··· EXTRACTED RECORDS ···

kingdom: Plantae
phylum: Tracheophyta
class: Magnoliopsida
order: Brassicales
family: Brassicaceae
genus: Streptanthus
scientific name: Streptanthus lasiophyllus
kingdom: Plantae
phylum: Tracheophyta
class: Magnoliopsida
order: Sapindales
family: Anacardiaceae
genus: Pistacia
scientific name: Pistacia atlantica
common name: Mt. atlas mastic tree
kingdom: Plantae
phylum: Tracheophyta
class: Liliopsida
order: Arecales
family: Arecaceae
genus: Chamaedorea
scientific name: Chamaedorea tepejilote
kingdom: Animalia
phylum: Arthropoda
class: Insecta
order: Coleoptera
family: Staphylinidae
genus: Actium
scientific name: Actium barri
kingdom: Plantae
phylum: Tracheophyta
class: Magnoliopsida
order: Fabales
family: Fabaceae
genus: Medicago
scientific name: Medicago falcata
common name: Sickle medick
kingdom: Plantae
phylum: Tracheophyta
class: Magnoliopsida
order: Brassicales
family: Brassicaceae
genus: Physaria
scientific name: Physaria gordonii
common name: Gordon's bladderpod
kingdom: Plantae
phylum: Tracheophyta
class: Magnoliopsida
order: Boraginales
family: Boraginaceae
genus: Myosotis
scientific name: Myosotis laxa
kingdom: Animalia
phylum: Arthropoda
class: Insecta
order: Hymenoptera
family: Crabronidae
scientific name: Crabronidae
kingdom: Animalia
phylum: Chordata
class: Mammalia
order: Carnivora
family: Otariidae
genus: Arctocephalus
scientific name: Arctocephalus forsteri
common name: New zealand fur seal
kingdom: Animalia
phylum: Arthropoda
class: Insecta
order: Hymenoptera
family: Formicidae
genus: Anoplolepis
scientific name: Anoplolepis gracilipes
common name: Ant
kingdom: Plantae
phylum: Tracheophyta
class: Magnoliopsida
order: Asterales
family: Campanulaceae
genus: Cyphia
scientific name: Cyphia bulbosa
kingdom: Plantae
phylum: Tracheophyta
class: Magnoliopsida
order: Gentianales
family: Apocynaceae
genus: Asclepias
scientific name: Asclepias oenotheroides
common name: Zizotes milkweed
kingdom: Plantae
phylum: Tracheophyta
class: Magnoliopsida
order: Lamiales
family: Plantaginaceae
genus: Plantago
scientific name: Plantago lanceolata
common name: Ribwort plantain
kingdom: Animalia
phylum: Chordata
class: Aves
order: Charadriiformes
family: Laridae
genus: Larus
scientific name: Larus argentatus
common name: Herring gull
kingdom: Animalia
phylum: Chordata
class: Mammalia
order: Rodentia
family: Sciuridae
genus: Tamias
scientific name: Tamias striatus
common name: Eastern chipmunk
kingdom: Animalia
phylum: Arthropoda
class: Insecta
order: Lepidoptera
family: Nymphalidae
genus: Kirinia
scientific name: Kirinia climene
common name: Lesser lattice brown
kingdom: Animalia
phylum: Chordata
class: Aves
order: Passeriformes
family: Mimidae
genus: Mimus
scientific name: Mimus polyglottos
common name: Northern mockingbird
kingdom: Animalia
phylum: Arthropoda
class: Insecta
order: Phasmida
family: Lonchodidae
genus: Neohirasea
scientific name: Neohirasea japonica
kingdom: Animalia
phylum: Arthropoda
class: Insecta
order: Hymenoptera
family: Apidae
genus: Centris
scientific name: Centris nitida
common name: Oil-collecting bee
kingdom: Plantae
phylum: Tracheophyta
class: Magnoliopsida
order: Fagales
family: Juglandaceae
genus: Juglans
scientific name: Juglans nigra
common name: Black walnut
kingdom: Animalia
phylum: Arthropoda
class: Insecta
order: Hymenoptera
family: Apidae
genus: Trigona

···

■ **YOUR INSTRUCTIONS**: Update the entries by changing every "common name" to "vernacular name" and keeping all other text the same.

■ **RESULT FOR THIS TASK**:
kingdom: Plantae
phylum: Tracheophyta
class: Magnoliopsida
order: Brassicales
family: Brassicaceae
genus: Streptanthus
scientific name: Streptanthus lasiophyllus
kingdom: Plantae
phylum: Tracheophyta
class: Magnoliopsida
order: Sapindales
family: Anacardiaceae
genus: Pistacia
scientific name: Pistacia atlantica
vernacular name: Mt. atlas mastic tree
kingdom: Plantae
phylum: Tracheophyta
class: Liliopsida
order: Arecales
family: Arecaceae
genus: Chamaedorea
scientific name: Chamaedorea tepejilote
kingdom: Animalia
phylum: Arthropoda
class: Insecta
order: Coleoptera
family: Staphylinidae
genus: Actium
scientific name: Actium barri
kingdom: Plantae
phylum: Tracheophyta
class: Magnoliopsida
order: Fabales
family: Fabaceae
genus: Medicago
scientific name: Medicago falcata
vernacular name: Sickle medick
kingdom: Plantae
phylum: Tracheophyta
class: Magnoliopsida
order: Brassicales
family: Brassicaceae
genus: Physaria
scientific name: Physaria gordonii
vernacular name: Gordon's bladderpod
kingdom: Plantae
phylum: Tracheophyta
class: Magnoliopsida
order: Boraginales
family: Boraginaceae
genus: Myosotis
scientific name: Myosotis laxa
kingdom: Animalia
phylum: Arthropoda
class: Insecta
order: Hymenoptera
family: Crabronidae
scientific name: Crabronidae
kingdom: Animalia
phylum: Chordata
class: Mammalia
order: Carnivora
family: Otariidae
genus: Arctocephalus
scientific name: Arctocephalus forsteri
vernacular name: New zealand fur seal
kingdom: Animalia
phylum: Arthropoda
class: Insecta
order: Hymenoptera
family: Formicidae
genus: Anoplolepis
scientific name: Anoplolepis gracilipes
vernacular name: Ant
kingdom: Plantae
phylum: Tracheophyta
class: Magnoliopsida
order: Asterales
family: Campanulaceae
genus: Cyphia
scientific name: Cyphia bulbosa
kingdom: Plantae
phylum: Tracheophyta
class: Magnoliopsida
order: Gentianales
family: Apocynaceae
genus: Asclepias
scientific name: Asclepias oenotheroides
vernacular name: Zizotes milkweed
kingdom: Plantae
phylum: Tracheophyta
class: Magnoliopsida
order: Lamiales
family: Plantaginaceae
genus: Plantago
scientific name: Plantago lanceolata
vernacular name: Ribwort plantain
kingdom: Animalia
phylum: Chordata
class: Aves
order: Charadriiformes
family: Laridae
genus: Larus
scientific name: Larus argentatus
vernacular name: Herring gull
kingdom: Animalia
phylum: Chordata
class: Mammalia
order: Rodentia
family: Sciuridae
genus: Tamias
scientific name: Tamias striatus
vernacular name: Eastern chipmunk
kingdom: Animalia
phylum: Arthropoda
class: Insecta
order: Lepidoptera
family: Nymphalidae
genus: Kirinia
scientific name: Kirinia climene
vernacular name: Lesser lattice brown
kingdom: Animalia
phylum: Chordata
class: Aves
order: Passeriformes
family: Mimidae
genus: Mimus
scientific name: Mimus polyglottos
vernacular name: Northern mockingbird
kingdom: Animalia
phylum: Arthropoda
class: Insecta
order: Phasmida
family: Lonchodidae
genus: Neohirasea
scientific name: Neohirasea japonica
kingdom: Animalia
phylum: Arthropoda
class: Insecta
order: Hymenoptera
family: Apidae
genus: Centris
scientific name: Centris nitida
vernacular name: Oil-collecting bee
kingdom: Plantae
phylum: Tracheophyta
class: Magnoliopsida
order: Fagales
family: Juglandaceae
genus: Juglans
scientific name: Juglans nigra
vernacular name: Black walnut
kingdom: Animalia
phylum: Arthropoda
class: Insecta
order: Hymenoptera
family: Apidae
genus: Trigona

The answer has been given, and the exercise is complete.